NADIA McCAFFREY: I’m not too sure. I was told by the general and the officer yesterday that there was one person in custody. But there is no name on it. I don’t know yet. I really would like to know, because last year, I remember when the 579 came home, there was a gathering here at the house, and many of them were present. They say at the time that the sniper that shot at Patrick and came just at the last minutes of the shooting from behind the wall, well, you know, that sniper has disappeared from the military investigation. And this man was supposed to be arrested last year.

Now, they also said that the man that they arrested was part of the shooting, but they also said there was a second man. And they think that second man is dead. I’m not sure. It doesn’t make sense. Again, it doesn’t fit with what I have heard last year and with what I’m hearing from them now.

Also I confronted them with some details that really are not possible. The way the officer described the scene of the shooting is impossible. Why? Because the direction of Patrick’s bullet wound, it’s not right. It’s just —- something is very wrong. So I’m not sure. I’m going to look into it. And I want to go do the second -—, because the first investigation that was started has been closed. And now, they are reopening a second investigation, which is a criminal investigation. And it’s not going to be the same people running it.

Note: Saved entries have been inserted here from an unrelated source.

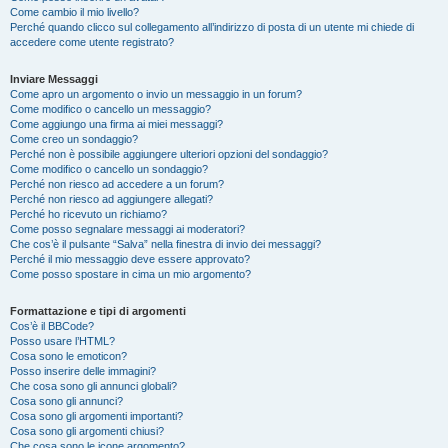
Come cambio il mio livello?
Perché quando clicco sul collegamento all’indirizzo di posta di un utente mi chiede di
accedere come utente registrato?
Inviare Messaggi
Come apro un argomento o invio un messaggio in un forum?
Come modifico o cancello un messaggio?
Come aggiungo una firma ai miei messaggi?
Come creo un sondaggio?
Perché non è possibile aggiungere ulteriori opzioni del sondaggio?
Come modifico o cancello un sondaggio?
Perché non riesco ad accedere a un forum?
Perché non riesco ad aggiungere allegati?
Perché ho ricevuto un richiamo?
Come posso segnalare messaggi ai moderatori?
Che cos’è il pulsante “Salva” nella finestra di invio dei messaggi?
Perché il mio messaggio deve essere approvato?
Come posso spostare in cima un mio argomento?
Formattazione e tipi di argomenti
Cos’è il BBCode?
Posso usare l’HTML?
Cosa sono le emoticon?
Posso inserire delle immagini?
Che cosa sono gli annunci globali?
Cosa sono gli annunci?
Cosa sono gli argomenti importanti?
Cosa sono gli argomenti chiusi?
Che cosa sono le icone argomento?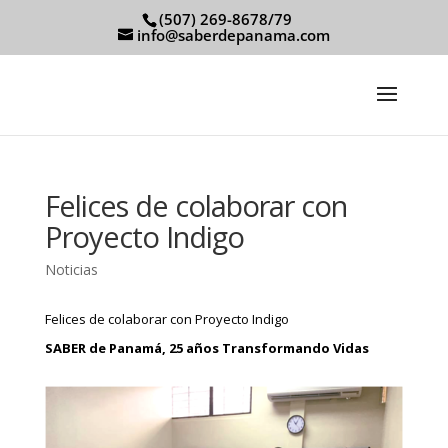
(507) 269-8678/79
info@saberdepanama.com
Felices de colaborar con
Proyecto Indigo
Noticias
Felices de colaborar con Proyecto Indigo
SABER de Panamá, 25 años Transformando Vidas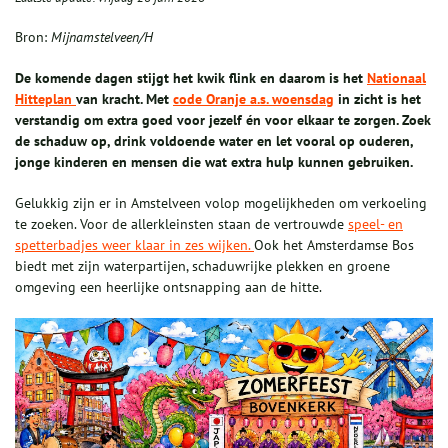
Bron:
Mijnamstelveen/H
De komende dagen stijgt het kwik flink en daarom is het
Nationaal
Hitteplan
van kracht. Met
code Oranje a.s. woensdag
in zicht is het
verstandig om extra goed voor jezelf én voor elkaar te zorgen. Zoek
de schaduw op, drink voldoende water en let vooral op ouderen,
jonge kinderen en mensen die wat extra hulp kunnen gebruiken.
Gelukkig zijn er in Amstelveen volop mogelijkheden om verkoeling
te zoeken. Voor de allerkleinsten staan de vertrouwde
speel- en
spetterbadjes weer klaar in zes wijken.
Ook het Amsterdamse Bos
biedt met zijn waterpartijen, schaduwrijke plekken en groene
omgeving een heerlijke ontsnapping aan de hitte.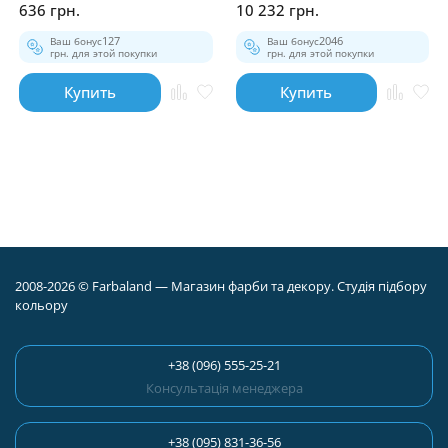
636 грн.
10 232 грн.
Ваш бонус
127
Ваш бонус
2046
грн. для этой покупки
грн. для этой покупки
Купить
Купить
2008-2026 © Farbaland — Магазин фарби та декору. Студія підбору
кольору
+38 (096) 555-25-21
Консультація менеджера
+38 (095) 831-36-56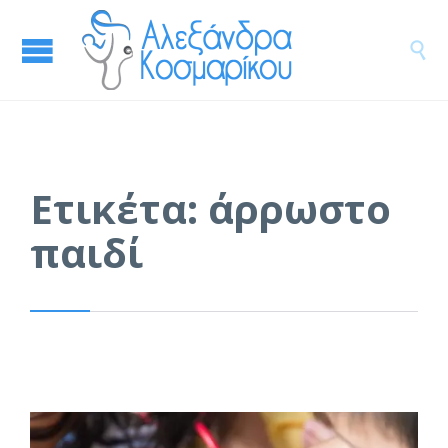

Ετικέτα:
άρρωστο
παιδί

AMY GOODMAN: Is Senator Boxer going to be calling for a hearing in the Senate?

NADIA McCAFFREY: Yes. Oh, yes, she has been wonderful.

AMY GOODMAN: Well, Nadia McCaffrey, I want it thank you very much for being with us. Nadia McCaffrey’s son Patrick McCaffrey killed in Iraq, June 22, 2004. She learned on the second anniversary of his death that the Army had lied to her originally about how her son died. We will continue to follow this story.